Des études d'opinion de fin juin montraient dans les classes populaires un attentisme avec le sentiment qu'ils n'étaient pas prioritaires.

Pendant ce temps, les cantons des beaux quartiers se sont vaccinés. C'est comme cela qu'on arrivait fin juin à 72% de vaccinés dans Paris 7eme, et 34% à Vaulx en Velin - un écart qui n'est pas expliqué par la pyramide des âges, ni par la présence d'antivax à Vaulx en Velin, qui n'a pas connu de manifestations sur le sujet. C'est par contre l'une des communes les plus pauvres de France.

39% des plus de 75 ans n'y étaient pas vaccinés début juillet, malgré un centre de vaccination municipal.

L'ARS le reconnaissait fin juin : "C'est à nous de nous adapter. C'est la raison pour laquelle on va, à partir de la semaine prochaine, imaginer des dispositifs encore plus agiles et plus mobiles en direction des publics qui, malheureusement, sont un peu moins vaccinés qu'ailleurs. (..) Pour les plus de 75 ans des quartiers dits populaires, c'est au dispositif d'aller vers eux. "D'aller à la rencontre des populations afin de leur proposer une offre adaptée à leurs besoins." La CPAM du Rhône est aujourd'hui chargée d'identifier ce public non-vacciné, notamment parmi les bénéficiaires de la Carte Santé Solidaire. "

12 jours plus tard, le président de la République décidait de passer par la loi.

Pour les antivax: vous êtes des mercenaires d'intérêts vous dépassant, visant non la santé publique mais la destruction de l'Etat pour imposer in fine la loi du plus fort riche. Vous êtes des externalités prévisibles de la loi du marché appliquée à la politique vaccinale, la face du pile Macron. Il n'y a aucun intérêt à dialoguer avec vos leaders. En plus, vous êtes marginaux en nombre. Macron vous envoie 20 millions de personnes qui de toute manière ne pouvaient pas être vaccinées, c'est sa stupidité. La vôtre n'en est pas réduite.

Pour les censeurs se prenant pour Caton: la responsabilité individuelle n'est pas tout en République. Ce n'est rien, si l'on ne définit pas le bien public, et si l'on ne convaincs pas la Nation d'y adhérer. La loi des suspects criminalisait les classes tyranniques. Ici, les statistiques montrent qui fut "choisi" pour être dans la dernière cohorte des futurs vaccinés. Oui, il y a sans doute dans ces 15 á 20 millions 4 millions de réfractaires. -c'est beaucoup, c'est peu en pourcentage. Ce n'est pas une raison de se transformer en colonne infernale en Vendée.
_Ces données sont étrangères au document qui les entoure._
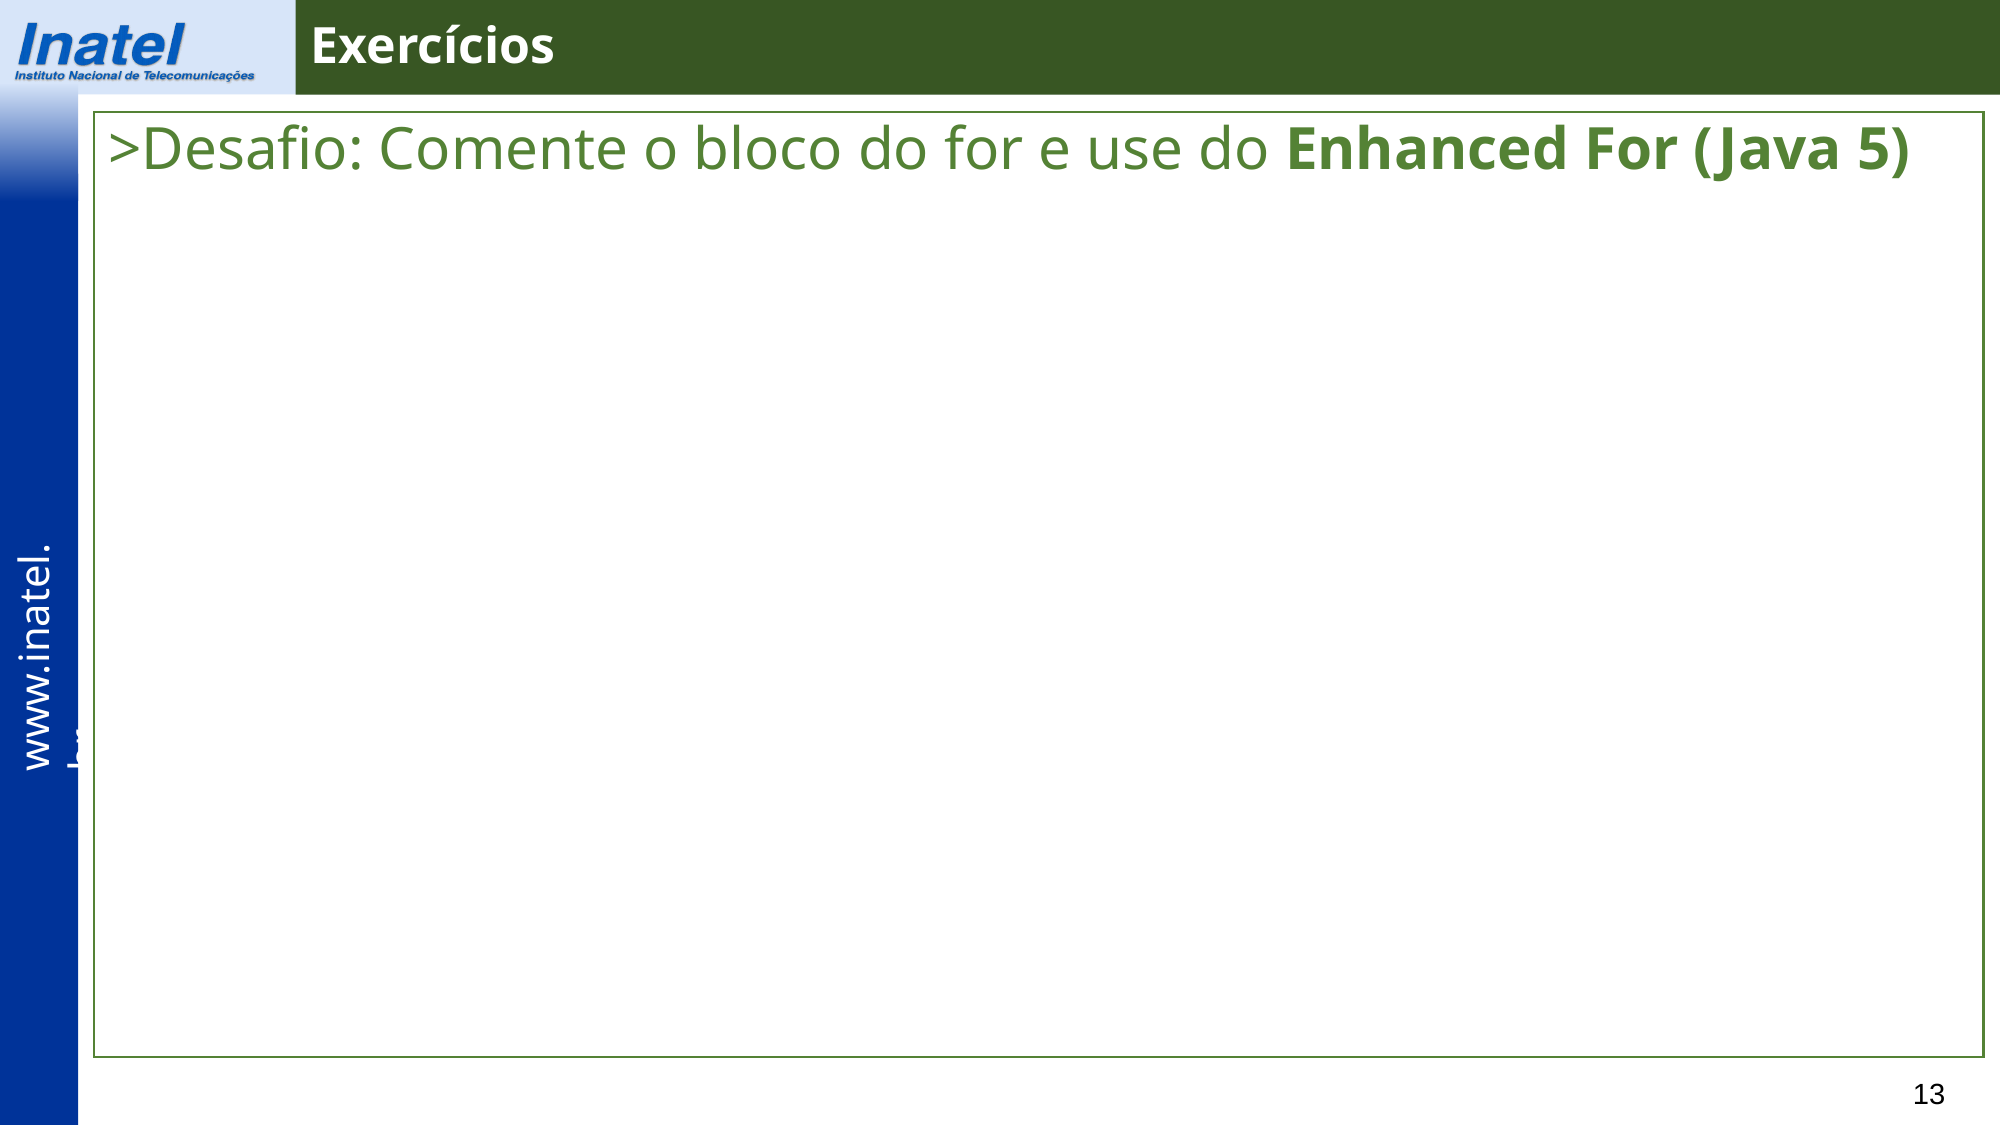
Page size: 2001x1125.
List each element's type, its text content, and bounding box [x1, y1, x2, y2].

picture [12, 20, 258, 85]
text_box Exercícios [295, 0, 2000, 96]
text_box >Desafio: Comente o bloco do for e use do Enhanced For (Java 5) [93, 111, 1985, 1058]
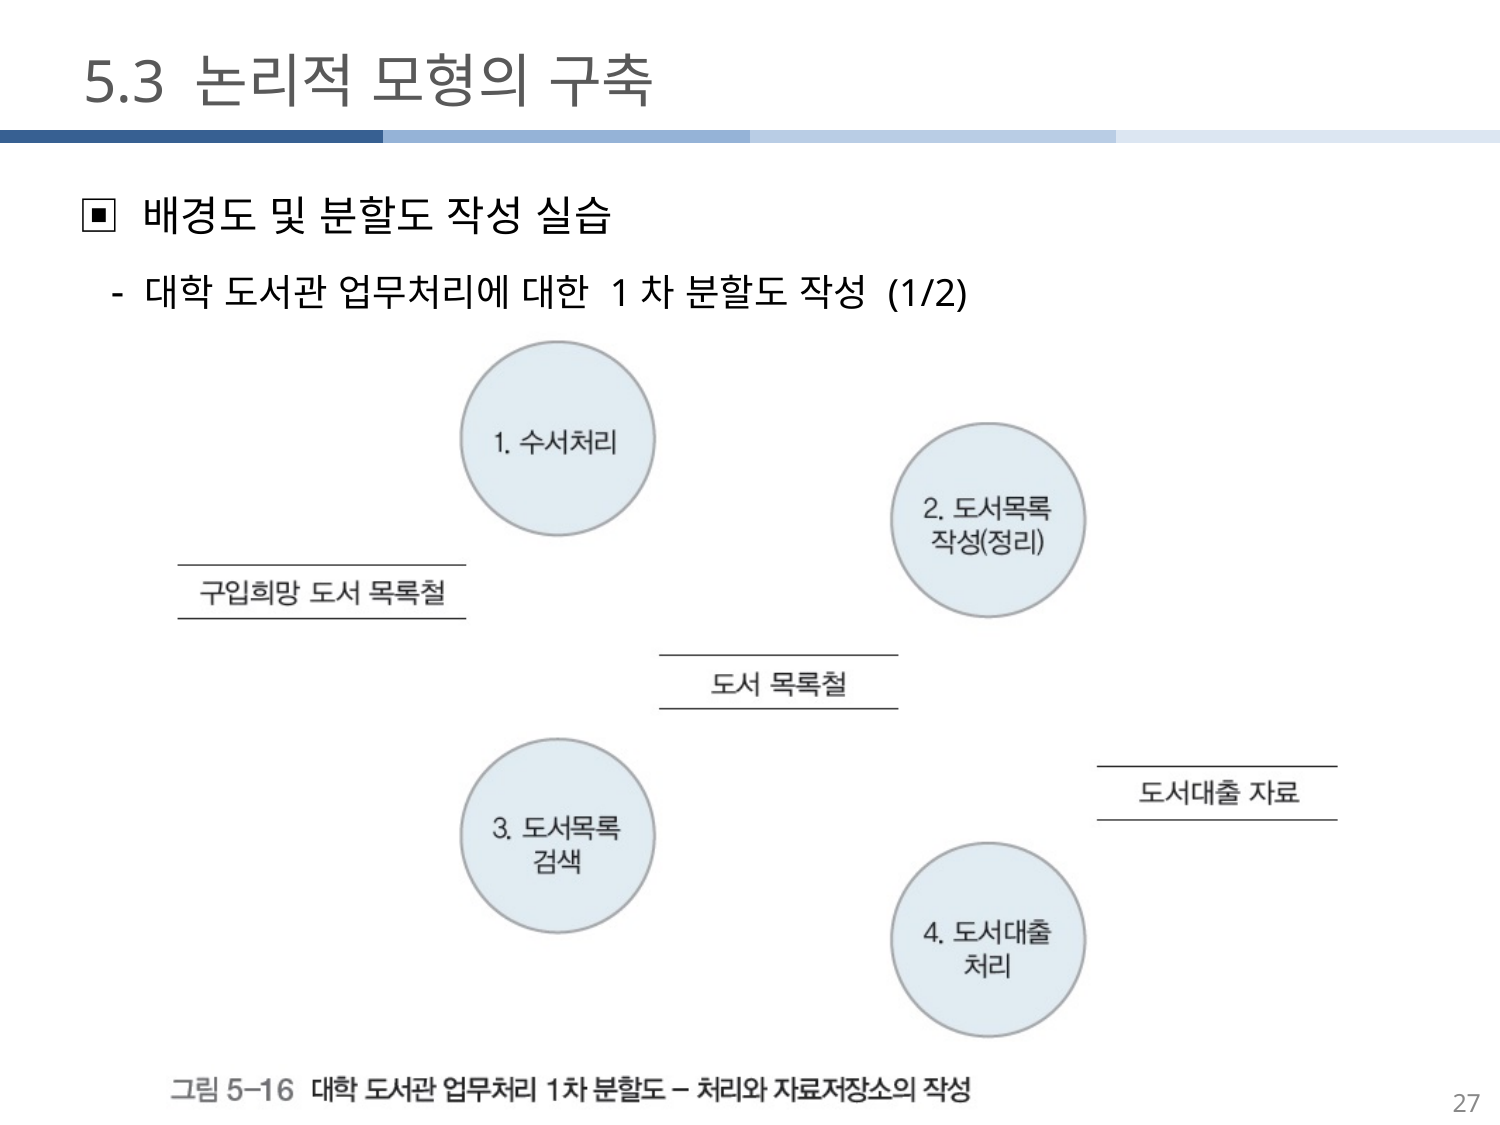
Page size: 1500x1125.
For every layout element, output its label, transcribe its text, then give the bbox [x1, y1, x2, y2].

Ce qui m'intéresse, c'est pourquoi les classes pauvres et modestes, les classes issues de l'immigration, sont ainsi parmi les plus touchées en mortalité par la pandémie, et en retard de vaccination comparés aux classes bourgeoises, quelles conséquences en tirer en politique publique, quelles actions mener pour fermer ce désert médical.

En 1841, la première loi sociale de l'histoire de France voulait protéger les enfants d'ouvriers des maladies de la mine et de l'usine, en interdisant le travail des moins de 8 ans. Le but était de réequilibrer le recrutement des conscrits militaires et favoriser la démographie ouvrière pour moins ponctionner les cantons ruraux. Elle fut votée à l'initiative d'un médecin militaire farouchement antisyndicaliste par ailleurs (et dont le nom ironiquement servit dans les années 1980 à des fonctionnaires pour publier des analyses sociales) avec le soutien des catholiques sociaux monarchistes et le rejet farouche des libéraux "éclairés" favorables au parlementarisme et à la loi de Say.

Les enfants ouvriers épargnés de la mine et de la filature dans les rares endroits où la loi fut appliquée - en 1893 les premiers inspecteurs du travail constatèrent la non application de la loi de 1841 un peu partout en France - allèrent se faire trouer la peau devant Sebastopol ou Solferino.

Il ne suffit pas d'avoir une bonne intention. Il faut penser en système.